**Exercise instructions**
In the data below, begin at the line with "О коленопреклонениях в храме в" and stop after the line with "Наплічний ремінь для"; output those lines exactly and no pictures.

*** Recorded data

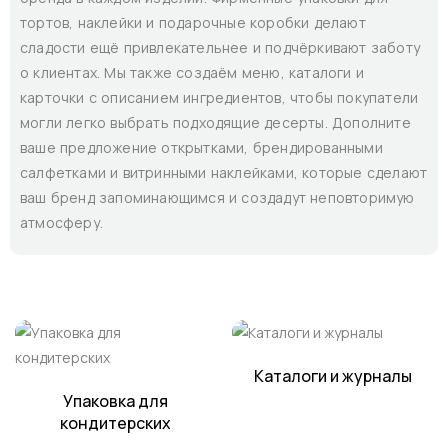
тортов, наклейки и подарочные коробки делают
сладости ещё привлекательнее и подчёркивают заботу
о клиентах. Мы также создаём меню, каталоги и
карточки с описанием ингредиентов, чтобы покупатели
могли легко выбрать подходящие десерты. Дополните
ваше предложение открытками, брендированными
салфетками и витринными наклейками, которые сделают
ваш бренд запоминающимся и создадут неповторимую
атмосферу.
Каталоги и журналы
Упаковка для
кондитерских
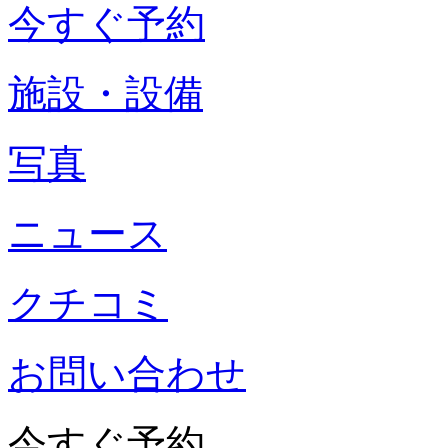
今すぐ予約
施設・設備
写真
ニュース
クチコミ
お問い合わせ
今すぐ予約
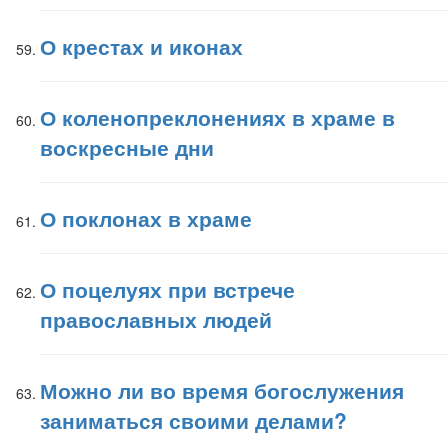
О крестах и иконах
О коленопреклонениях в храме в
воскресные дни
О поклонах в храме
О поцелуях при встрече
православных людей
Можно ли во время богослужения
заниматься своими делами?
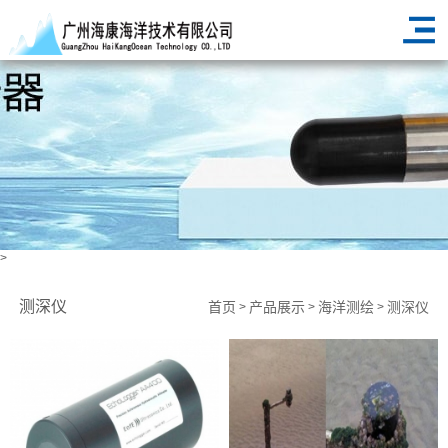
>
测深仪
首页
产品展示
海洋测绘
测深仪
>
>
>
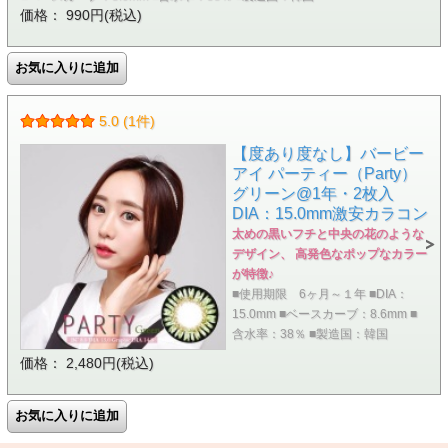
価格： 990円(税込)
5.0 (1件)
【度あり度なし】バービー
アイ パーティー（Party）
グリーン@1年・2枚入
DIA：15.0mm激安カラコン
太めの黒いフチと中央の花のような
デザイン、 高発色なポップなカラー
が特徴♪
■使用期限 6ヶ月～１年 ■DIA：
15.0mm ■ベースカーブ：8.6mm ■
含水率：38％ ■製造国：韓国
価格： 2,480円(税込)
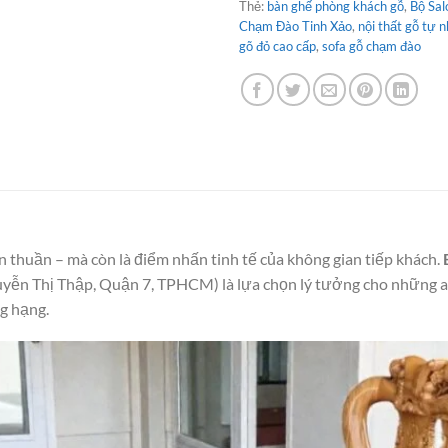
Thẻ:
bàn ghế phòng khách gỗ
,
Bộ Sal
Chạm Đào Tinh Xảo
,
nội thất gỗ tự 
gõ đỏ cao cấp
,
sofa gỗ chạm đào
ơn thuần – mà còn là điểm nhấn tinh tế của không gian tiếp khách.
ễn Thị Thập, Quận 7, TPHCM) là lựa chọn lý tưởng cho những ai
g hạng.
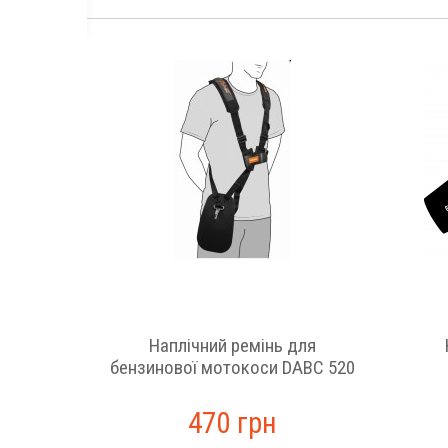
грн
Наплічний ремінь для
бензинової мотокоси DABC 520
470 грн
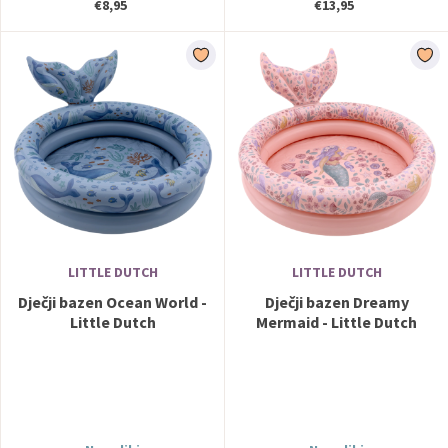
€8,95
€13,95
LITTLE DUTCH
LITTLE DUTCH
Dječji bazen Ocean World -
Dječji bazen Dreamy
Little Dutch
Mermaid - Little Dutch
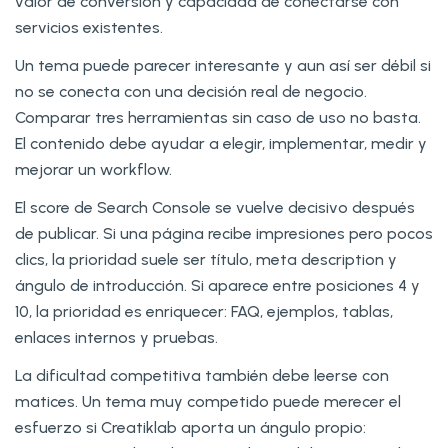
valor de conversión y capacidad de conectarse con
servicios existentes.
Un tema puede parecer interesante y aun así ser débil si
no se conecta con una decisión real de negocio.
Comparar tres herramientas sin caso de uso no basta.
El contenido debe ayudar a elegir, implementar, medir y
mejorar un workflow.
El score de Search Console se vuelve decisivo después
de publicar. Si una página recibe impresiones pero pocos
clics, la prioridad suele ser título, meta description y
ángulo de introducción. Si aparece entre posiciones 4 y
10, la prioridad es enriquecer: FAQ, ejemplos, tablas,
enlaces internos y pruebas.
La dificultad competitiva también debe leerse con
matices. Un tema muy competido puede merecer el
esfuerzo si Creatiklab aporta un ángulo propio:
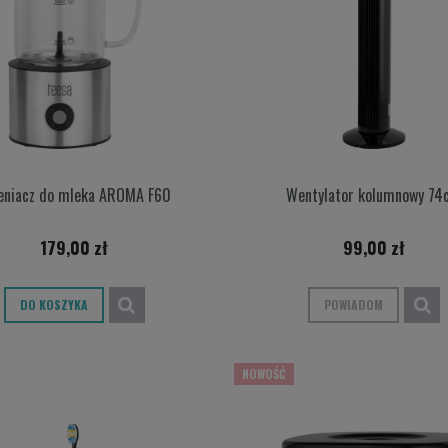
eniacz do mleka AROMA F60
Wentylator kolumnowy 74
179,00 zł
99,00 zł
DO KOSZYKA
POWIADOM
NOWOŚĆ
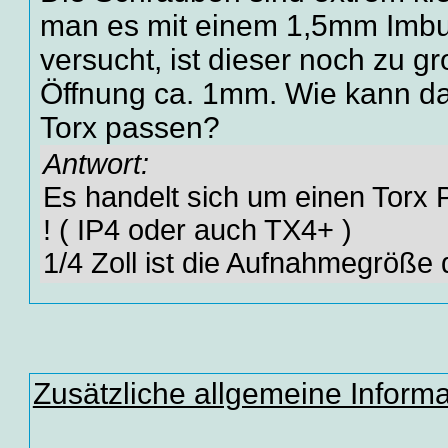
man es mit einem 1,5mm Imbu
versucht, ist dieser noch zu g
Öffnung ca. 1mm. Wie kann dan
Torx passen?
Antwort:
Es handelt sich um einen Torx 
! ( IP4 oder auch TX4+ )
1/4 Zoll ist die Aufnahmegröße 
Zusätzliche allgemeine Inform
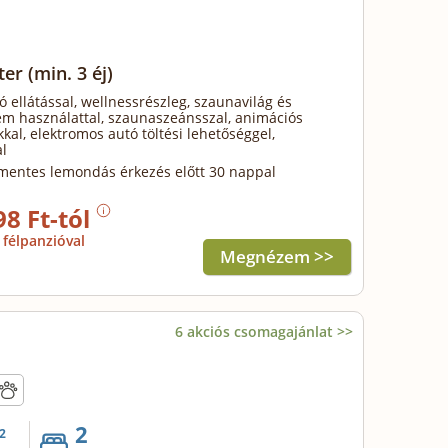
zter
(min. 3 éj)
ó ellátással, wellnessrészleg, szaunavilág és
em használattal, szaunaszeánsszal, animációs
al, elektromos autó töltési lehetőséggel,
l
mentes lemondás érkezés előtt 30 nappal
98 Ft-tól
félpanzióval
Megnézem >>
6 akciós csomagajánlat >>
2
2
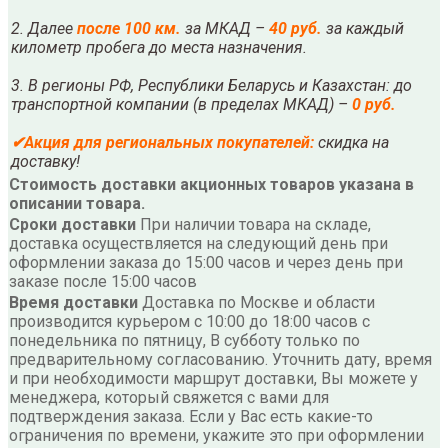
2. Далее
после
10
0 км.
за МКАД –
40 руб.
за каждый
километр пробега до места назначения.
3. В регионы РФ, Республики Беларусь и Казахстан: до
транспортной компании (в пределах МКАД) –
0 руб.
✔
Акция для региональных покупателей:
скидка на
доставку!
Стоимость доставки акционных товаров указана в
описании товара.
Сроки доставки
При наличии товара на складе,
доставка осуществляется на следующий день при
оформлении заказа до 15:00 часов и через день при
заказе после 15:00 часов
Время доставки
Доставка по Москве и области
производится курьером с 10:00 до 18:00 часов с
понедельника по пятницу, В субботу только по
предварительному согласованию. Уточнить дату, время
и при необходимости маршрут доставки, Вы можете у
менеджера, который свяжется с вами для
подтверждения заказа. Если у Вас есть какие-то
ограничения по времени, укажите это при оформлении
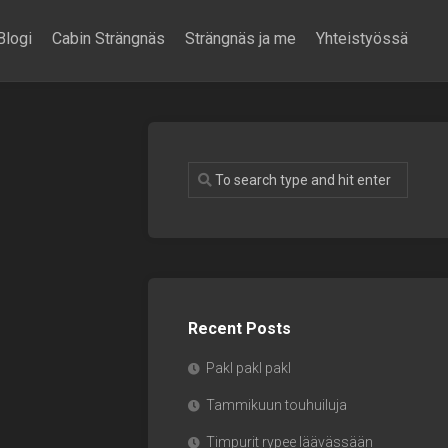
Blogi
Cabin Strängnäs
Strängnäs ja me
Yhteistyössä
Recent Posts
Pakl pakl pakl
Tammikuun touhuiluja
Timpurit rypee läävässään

******

**Result for this task**
О коленопреклонениях в храме в
воскресные дни
О поклонах в храме
О поцелуях при встрече
православных людей
Можно ли во время богослужения
заниматься своими делами?
>
测深仪
首页
产品展示
海洋测绘
测深仪
>
>
>
価格： 990円(税込)
5.0 (1件)
【度あり度なし】バービー
アイ パーティー（Party）
グリーン@1年・2枚入
DIA：15.0mm激安カラコン
太めの黒いフチと中央の花のような
デザイン、 高発色なポップなカラー
が特徴♪
■使用期限 6ヶ月～１年 ■DIA：
15.0mm ■ベースカーブ：8.6mm ■
含水率：38％ ■製造国：韓国
価格： 2,480円(税込)
Thẻ:
bàn ghế phòng khách gỗ
,
Bộ Sal
Chạm Đào Tinh Xảo
,
nội thất gỗ tự 
gõ đỏ cao cấp
,
sofa gỗ chạm đào
ơn thuần – mà còn là điểm nhấn tinh tế của không gian tiếp khách.
ễn Thị Thập, Quận 7, TPHCM) là lựa chọn lý tưởng cho những ai
g hạng.
грн
Наплічний ремінь для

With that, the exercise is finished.